Data entries:

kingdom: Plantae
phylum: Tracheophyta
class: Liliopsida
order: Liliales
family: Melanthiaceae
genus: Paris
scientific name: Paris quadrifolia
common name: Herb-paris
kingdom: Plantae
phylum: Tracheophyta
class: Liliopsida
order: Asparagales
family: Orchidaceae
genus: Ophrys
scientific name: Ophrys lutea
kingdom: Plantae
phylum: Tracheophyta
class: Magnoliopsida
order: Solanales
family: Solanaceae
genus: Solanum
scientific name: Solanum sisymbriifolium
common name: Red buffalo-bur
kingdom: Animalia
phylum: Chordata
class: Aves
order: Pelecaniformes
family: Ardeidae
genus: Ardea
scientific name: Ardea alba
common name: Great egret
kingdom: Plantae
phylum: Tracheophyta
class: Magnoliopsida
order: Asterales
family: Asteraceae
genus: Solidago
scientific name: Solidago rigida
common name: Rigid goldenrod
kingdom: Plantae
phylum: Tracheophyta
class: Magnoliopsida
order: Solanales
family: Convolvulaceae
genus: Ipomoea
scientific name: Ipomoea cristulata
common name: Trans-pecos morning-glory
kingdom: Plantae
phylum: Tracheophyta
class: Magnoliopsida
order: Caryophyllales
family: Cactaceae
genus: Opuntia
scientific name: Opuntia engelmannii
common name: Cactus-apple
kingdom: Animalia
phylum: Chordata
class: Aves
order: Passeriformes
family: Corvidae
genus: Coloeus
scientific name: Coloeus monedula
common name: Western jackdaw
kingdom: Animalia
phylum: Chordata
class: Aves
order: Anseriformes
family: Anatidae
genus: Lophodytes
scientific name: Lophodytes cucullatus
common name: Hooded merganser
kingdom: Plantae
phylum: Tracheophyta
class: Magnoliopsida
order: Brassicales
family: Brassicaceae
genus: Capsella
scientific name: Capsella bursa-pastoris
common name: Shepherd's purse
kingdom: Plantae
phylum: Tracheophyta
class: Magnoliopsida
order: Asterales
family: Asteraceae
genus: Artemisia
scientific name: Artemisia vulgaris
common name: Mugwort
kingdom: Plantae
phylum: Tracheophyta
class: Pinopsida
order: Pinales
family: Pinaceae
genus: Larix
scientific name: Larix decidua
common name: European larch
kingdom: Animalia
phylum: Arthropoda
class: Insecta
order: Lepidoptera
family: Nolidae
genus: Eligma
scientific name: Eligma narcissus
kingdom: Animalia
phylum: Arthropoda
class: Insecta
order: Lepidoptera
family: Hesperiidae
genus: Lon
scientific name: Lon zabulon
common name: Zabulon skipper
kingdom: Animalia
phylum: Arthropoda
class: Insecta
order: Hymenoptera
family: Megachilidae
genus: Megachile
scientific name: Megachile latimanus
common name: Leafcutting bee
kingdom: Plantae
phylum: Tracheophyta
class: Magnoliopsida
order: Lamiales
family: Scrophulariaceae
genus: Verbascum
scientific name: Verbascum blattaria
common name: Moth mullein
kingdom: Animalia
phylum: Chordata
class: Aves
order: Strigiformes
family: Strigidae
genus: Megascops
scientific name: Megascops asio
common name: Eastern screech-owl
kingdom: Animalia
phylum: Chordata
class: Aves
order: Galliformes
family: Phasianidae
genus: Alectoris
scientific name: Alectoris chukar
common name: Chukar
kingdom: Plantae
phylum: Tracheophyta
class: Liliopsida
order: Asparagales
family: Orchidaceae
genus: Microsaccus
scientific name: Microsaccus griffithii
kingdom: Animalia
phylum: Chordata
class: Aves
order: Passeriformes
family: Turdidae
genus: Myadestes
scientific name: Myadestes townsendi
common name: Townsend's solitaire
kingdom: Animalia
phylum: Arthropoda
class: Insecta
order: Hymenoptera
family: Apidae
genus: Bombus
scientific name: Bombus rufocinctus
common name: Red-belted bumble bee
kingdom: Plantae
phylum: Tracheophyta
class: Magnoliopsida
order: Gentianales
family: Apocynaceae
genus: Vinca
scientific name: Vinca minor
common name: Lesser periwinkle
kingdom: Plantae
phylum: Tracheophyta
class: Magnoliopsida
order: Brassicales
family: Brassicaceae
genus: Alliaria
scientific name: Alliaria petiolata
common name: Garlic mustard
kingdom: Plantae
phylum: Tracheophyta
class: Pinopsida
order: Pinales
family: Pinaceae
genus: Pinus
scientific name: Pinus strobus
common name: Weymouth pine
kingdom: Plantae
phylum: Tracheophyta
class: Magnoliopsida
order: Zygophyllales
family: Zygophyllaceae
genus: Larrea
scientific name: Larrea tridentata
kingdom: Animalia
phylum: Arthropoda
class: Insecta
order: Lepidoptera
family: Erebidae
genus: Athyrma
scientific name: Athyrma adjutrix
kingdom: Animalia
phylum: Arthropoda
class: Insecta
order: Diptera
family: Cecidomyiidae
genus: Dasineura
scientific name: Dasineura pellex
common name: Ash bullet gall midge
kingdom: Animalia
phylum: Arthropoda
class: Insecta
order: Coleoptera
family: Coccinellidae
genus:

• _PROBLEM TO SOLVE_
Format every line of the records above as a JSON list of strings, one string per line, with blank lines omitted.

• _RESPONSE TO THIS TASK_
[
  "kingdom: Plantae",
  "phylum: Tracheophyta",
  "class: Liliopsida",
  "order: Liliales",
  "family: Melanthiaceae",
  "genus: Paris",
  "scientific name: Paris quadrifolia",
  "common name: Herb-paris",
  "kingdom: Plantae",
  "phylum: Tracheophyta",
  "class: Liliopsida",
  "order: Asparagales",
  "family: Orchidaceae",
  "genus: Ophrys",
  "scientific name: Ophrys lutea",
  "kingdom: Plantae",
  "phylum: Tracheophyta",
  "class: Magnoliopsida",
  "order: Solanales",
  "family: Solanaceae",
  "genus: Solanum",
  "scientific name: Solanum sisymbriifolium",
  "common name: Red buffalo-bur",
  "kingdom: Animalia",
  "phylum: Chordata",
  "class: Aves",
  "order: Pelecaniformes",
  "family: Ardeidae",
  "genus: Ardea",
  "scientific name: Ardea alba",
  "common name: Great egret",
  "kingdom: Plantae",
  "phylum: Tracheophyta",
  "class: Magnoliopsida",
  "order: Asterales",
  "family: Asteraceae",
  "genus: Solidago",
  "scientific name: Solidago rigida",
  "common name: Rigid goldenrod",
  "kingdom: Plantae",
  "phylum: Tracheophyta",
  "class: Magnoliopsida",
  "order: Solanales",
  "family: Convolvulaceae",
  "genus: Ipomoea",
  "scientific name: Ipomoea cristulata",
  "common name: Trans-pecos morning-glory",
  "kingdom: Plantae",
  "phylum: Tracheophyta",
  "class: Magnoliopsida",
  "order: Caryophyllales",
  "family: Cactaceae",
  "genus: Opuntia",
  "scientific name: Opuntia engelmannii",
  "common name: Cactus-apple",
  "kingdom: Animalia",
  "phylum: Chordata",
  "class: Aves",
  "order: Passeriformes",
  "family: Corvidae",
  "genus: Coloeus",
  "scientific name: Coloeus monedula",
  "common name: Western jackdaw",
  "kingdom: Animalia",
  "phylum: Chordata",
  "class: Aves",
  "order: Anseriformes",
  "family: Anatidae",
  "genus: Lophodytes",
  "scientific name: Lophodytes cucullatus",
  "common name: Hooded merganser",
  "kingdom: Plantae",
  "phylum: Tracheophyta",
  "class: Magnoliopsida",
  "order: Brassicales",
  "family: Brassicaceae",
  "genus: Capsella",
  "scientific name: Capsella bursa-pastoris",
  "common name: Shepherd's purse",
  "kingdom: Plantae",
  "phylum: Tracheophyta",
  "class: Magnoliopsida",
  "order: Asterales",
  "family: Asteraceae",
  "genus: Artemisia",
  "scientific name: Artemisia vulgaris",
  "common name: Mugwort",
  "kingdom: Plantae",
  "phylum: Tracheophyta",
  "class: Pinopsida",
  "order: Pinales",
  "family: Pinaceae",
  "genus: Larix",
  "scientific name: Larix decidua",
  "common name: European larch",
  "kingdom: Animalia",
  "phylum: Arthropoda",
  "class: Insecta",
  "order: Lepidoptera",
  "family: Nolidae",
  "genus: Eligma",
  "scientific name: Eligma narcissus",
  "kingdom: Animalia",
  "phylum: Arthropoda",
  "class: Insecta",
  "order: Lepidoptera",
  "family: Hesperiidae",
  "genus: Lon",
  "scientific name: Lon zabulon",
  "common name: Zabulon skipper",
  "kingdom: Animalia",
  "phylum: Arthropoda",
  "class: Insecta",
  "order: Hymenoptera",
  "family: Megachilidae",
  "genus: Megachile",
  "scientific name: Megachile latimanus",
  "common name: Leafcutting bee",
  "kingdom: Plantae",
  "phylum: Tracheophyta",
  "class: Magnoliopsida",
  "order: Lamiales",
  "family: Scrophulariaceae",
  "genus: Verbascum",
  "scientific name: Verbascum blattaria",
  "common name: Moth mullein",
  "kingdom: Animalia",
  "phylum: Chordata",
  "class: Aves",
  "order: Strigiformes",
  "family: Strigidae",
  "genus: Megascops",
  "scientific name: Megascops asio",
  "common name: Eastern screech-owl",
  "kingdom: Animalia",
  "phylum: Chordata",
  "class: Aves",
  "order: Galliformes",
  "family: Phasianidae",
  "genus: Alectoris",
  "scientific name: Alectoris chukar",
  "common name: Chukar",
  "kingdom: Plantae",
  "phylum: Tracheophyta",
  "class: Liliopsida",
  "order: Asparagales",
  "family: Orchidaceae",
  "genus: Microsaccus",
  "scientific name: Microsaccus griffithii",
  "kingdom: Animalia",
  "phylum: Chordata",
  "class: Aves",
  "order: Passeriformes",
  "family: Turdidae",
  "genus: Myadestes",
  "scientific name: Myadestes townsendi",
  "common name: Townsend's solitaire",
  "kingdom: Animalia",
  "phylum: Arthropoda",
  "class: Insecta",
  "order: Hymenoptera",
  "family: Apidae",
  "genus: Bombus",
  "scientific name: Bombus rufocinctus",
  "common name: Red-belted bumble bee",
  "kingdom: Plantae",
  "phylum: Tracheophyta",
  "class: Magnoliopsida",
  "order: Gentianales",
  "family: Apocynaceae",
  "genus: Vinca",
  "scientific name: Vinca minor",
  "common name: Lesser periwinkle",
  "kingdom: Plantae",
  "phylum: Tracheophyta",
  "class: Magnoliopsida",
  "order: Brassicales",
  "family: Brassicaceae",
  "genus: Alliaria",
  "scientific name: Alliaria petiolata",
  "common name: Garlic mustard",
  "kingdom: Plantae",
  "phylum: Tracheophyta",
  "class: Pinopsida",
  "order: Pinales",
  "family: Pinaceae",
  "genus: Pinus",
  "scientific name: Pinus strobus",
  "common name: Weymouth pine",
  "kingdom: Plantae",
  "phylum: Tracheophyta",
  "class: Magnoliopsida",
  "order: Zygophyllales",
  "family: Zygophyllaceae",
  "genus: Larrea",
  "scientific name: Larrea tridentata",
  "kingdom: Animalia",
  "phylum: Arthropoda",
  "class: Insecta",
  "order: Lepidoptera",
  "family: Erebidae",
  "genus: Athyrma",
  "scientific name: Athyrma adjutrix",
  "kingdom: Animalia",
  "phylum: Arthropoda",
  "class: Insecta",
  "order: Diptera",
  "family: Cecidomyiidae",
  "genus: Dasineura",
  "scientific name: Dasineura pellex",
  "common name: Ash bullet gall midge",
  "kingdom: Animalia",
  "phylum: Arthropoda",
  "class: Insecta",
  "order: Coleoptera",
  "family: Coccinellidae",
  "genus:"
]